Friday, September 7, 2007

Are We Witnessing a Come-Back of Prison Substance Abuse Programs?

In a one-line nod to prison substance abuse programs
, a Colorado Confidential news article by Erin Rosa announced a major development.
...The House has also allotted 10 million to residential substance abuse treatment for state prisoners throughout the nation, along with 5 million set aside to improve state and local law enforcement intelligence capabilities with anti-terrorism and civil rights training.
It will cost taxpayers an extra $5 million to ward off attacks on the bill from the far right wing -- the dangling little crank-bait, "you-wouldn't-dare-mess-with anti-terrorism-legislation" tacked onto the end of a Congressional appropriations bill -- but Congress has finally begun to fight back in order to prevent skyrocketing recidivism rates caused by an era of conservative law & order backlash against crime and substance abuse begun in the 80s during the Reagan years.

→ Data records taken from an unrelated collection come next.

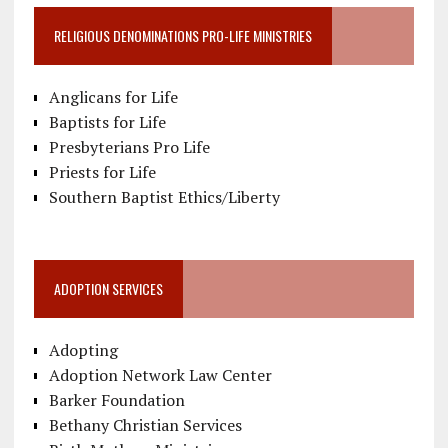
RELIGIOUS DENOMINATIONS PRO-LIFE MINISTRIES
Anglicans for Life
Baptists for Life
Presbyterians Pro Life
Priests for Life
Southern Baptist Ethics/Liberty
ADOPTION SERVICES
Adopting
Adoption Network Law Center
Barker Foundation
Bethany Christian Services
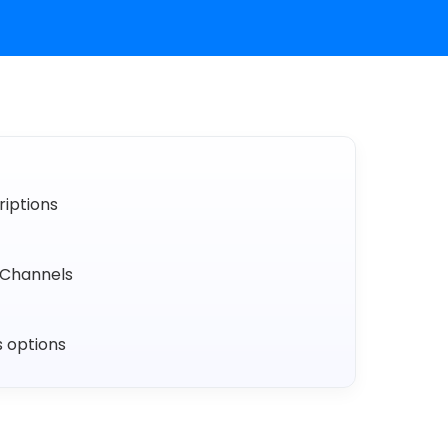
iptions
Channels
s options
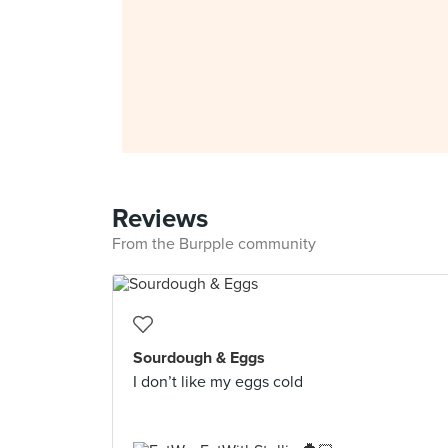
Reviews
From the Burpple community
Sourdough & Eggs
I don’t like my eggs cold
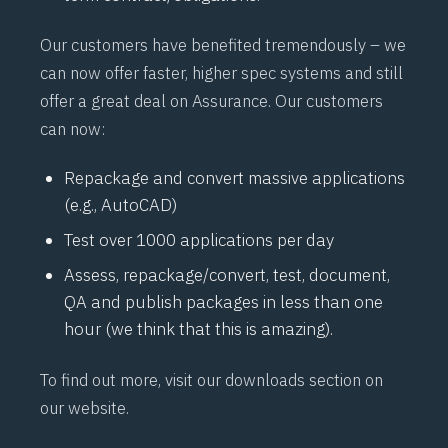
Our customers have benefited tremendously – we
can now offer faster, higher spec systems and still
offer a great deal on
Assurance
. Our customers
can now:
Repackage and convert massive applications
(e.g., AutoCAD)
Test over 1000 applications per day
Assess, repackage/convert, test, document,
QA and publish packages in less than one
hour (we think that this is amazing).
To find out more, visit our
downloads
section on
our website.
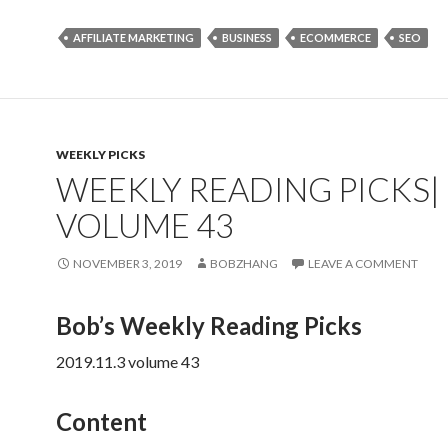
AFFILIATE MARKETING
BUSINESS
ECOMMERCE
SEO
WEEKLY PICKS
WEEKLY READING PICKS|
VOLUME 43
NOVEMBER 3, 2019
BOBZHANG
LEAVE A COMMENT
Bob’s Weekly Reading Picks
2019.11.3 volume 43
Content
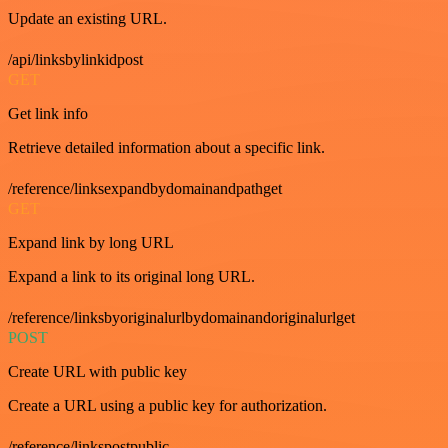
Update an existing URL.
/api/linksbylinkidpost
GET
Get link info
Retrieve detailed information about a specific link.
/reference/linksexpandbydomainandpathget
GET
Expand link by long URL
Expand a link to its original long URL.
/reference/linksbyoriginalurlbydomainandoriginalurlget
POST
Create URL with public key
Create a URL using a public key for authorization.
/reference/linkspostpublic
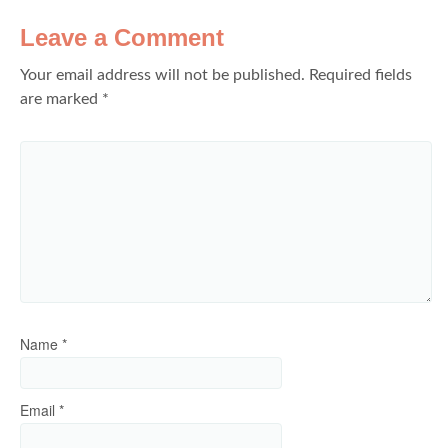
Leave a Comment
Your email address will not be published.
Required fields
are marked
*
Name
*
Email
*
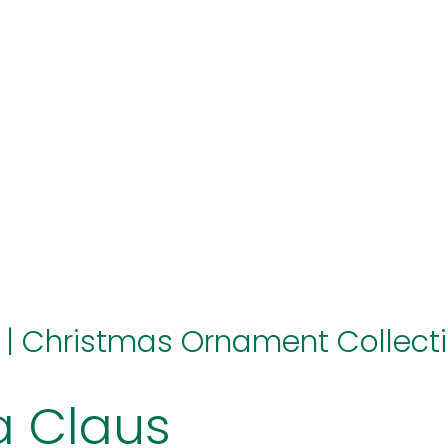
hello@immastertech.com
|
Christmas Ornament Collect
a Claus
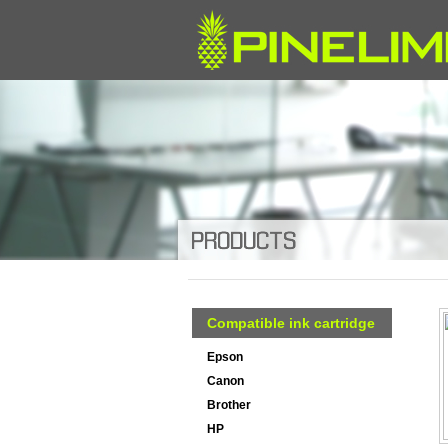
Compatible ink cartridge
Epson
Canon
Brother
HP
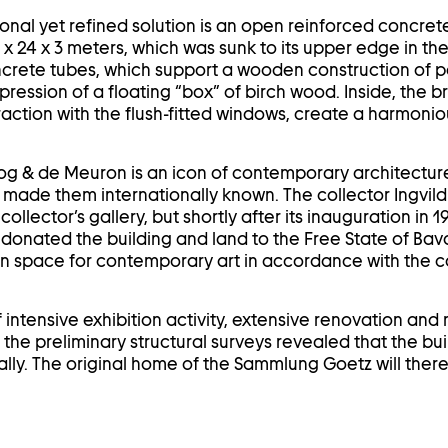
ional yet refined solution is an open reinforced concre
x 24 x 3 meters, which was sunk to its upper edge in the
crete tubes, which support a wooden construction of p
pression of a floating “box” of birch wood. Inside, the b
eraction with the flush-fitted windows, create a harmoni
og & de Meuron is an icon of contemporary architecture. I
d made them internationally known. The collector Ingvild
collector’s gallery, but shortly after its inauguration in
e donated the building and land to the Free State of Bav
ion space for contemporary art in accordance with the co
 intensive exhibition activity, extensive renovation an
he preliminary structural surveys revealed that the bui
ly. The original home of the Sammlung Goetz will ther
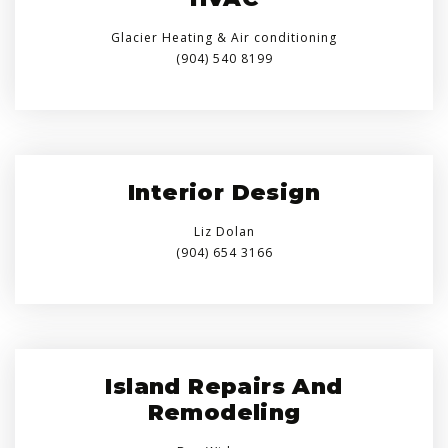
Glacier Heating & Air conditioning
(904) 540 8199
Interior Design
Liz Dolan
(904) 654 3166
Island Repairs And
Remodeling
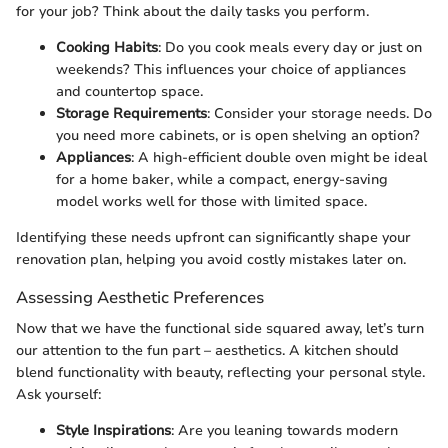
for your job? Think about the daily tasks you perform.
Cooking Habits
: Do you cook meals every day or just on
weekends? This influences your choice of appliances
and countertop space.
Storage Requirements
: Consider your storage needs. Do
you need more cabinets, or is open shelving an option?
Appliances
: A high-efficient double oven might be ideal
for a home baker, while a compact, energy-saving
model works well for those with limited space.
Identifying these needs upfront can significantly shape your
renovation plan, helping you avoid costly mistakes later on.
Assessing Aesthetic Preferences
Now that we have the functional side squared away, let’s turn
our attention to the fun part – aesthetics. A kitchen should
blend functionality with beauty, reflecting your personal style.
Ask yourself:
Style Inspirations
: Are you leaning towards modern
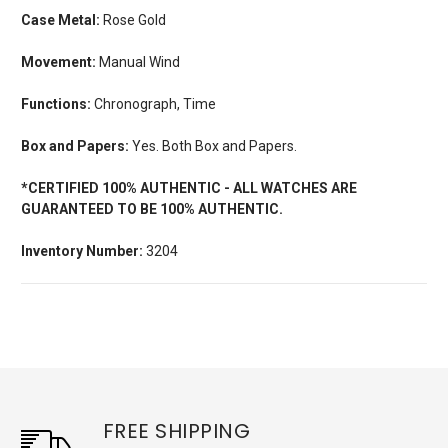
Case Metal:
Rose Gold
Movement:
Manual Wind
Functions:
Chronograph, Time
Box and Papers:
Yes. Both Box and Papers.
*CERTIFIED 100% AUTHENTIC - ALL WATCHES ARE
GUARANTEED TO BE 100% AUTHENTIC.
Inventory Number:
3204
FREE SHIPPING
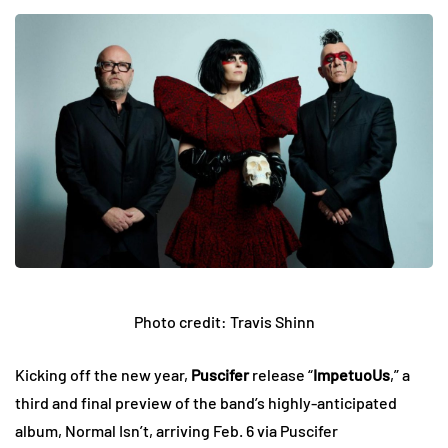
Photo credit: Travis Shinn
Kicking off the new year,
Puscifer
release “
ImpetuoUs
,” a
third and final preview of the band’s highly-anticipated
album, Normal Isn’t, arriving Feb. 6 via Puscifer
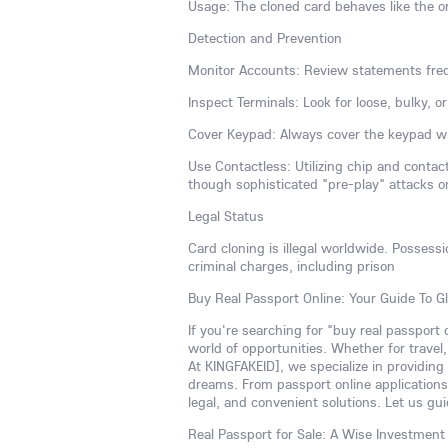
Usage: The cloned card behaves like the or
Detection and Prevention
Monitor Accounts: Review statements freq
Inspect Terminals: Look for loose, bulky, 
Cover Keypad: Always cover the keypad wi
Use Contactless: Utilizing chip and conta
though sophisticated "pre-play" attacks o
Legal Status
Card cloning is illegal worldwide. Possess
criminal charges, including prison
Buy Real Passport Online: Your Guide To G
If you're searching for "buy real passport
world of opportunities. Whether for travel
At KINGFAKEID], we specialize in providing
dreams. From passport online applications 
legal, and convenient solutions. Let us gui
Real Passport for Sale: A Wise Investment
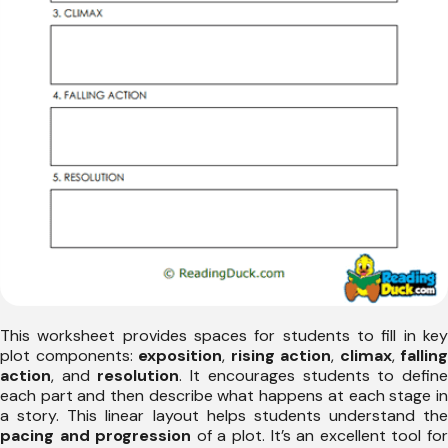
This worksheet provides spaces for students to fill in key
plot components:
exposition
,
rising action
,
climax
,
falling
action
, and
resolution
. It encourages students to defin
each part and then describe what happens at each stage in
a story. This linear layout helps students understand the
pacing and progression
of a plot. It’s an excellent tool fo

It is only $10 million, but the substance abuse rider included in a bill to support Bureau of Prisons employees against Bush era of cronyism and privatization represents a promise of return to "corrections" and "rehabilitation" programs that have shown themselves effective in saving money in the long-run.

Rehabilitation programs have been gutted under Bush who, by favoring prison privatization on the cheap, has caved in to a corporatist prison industry who privately celebrates the surging recidivism rates that have resulted in unprecedented industry-wide profits and the building of the American Prison State.

We salute the House of Representatives for putting a toe in the water of progress. We expect more to come.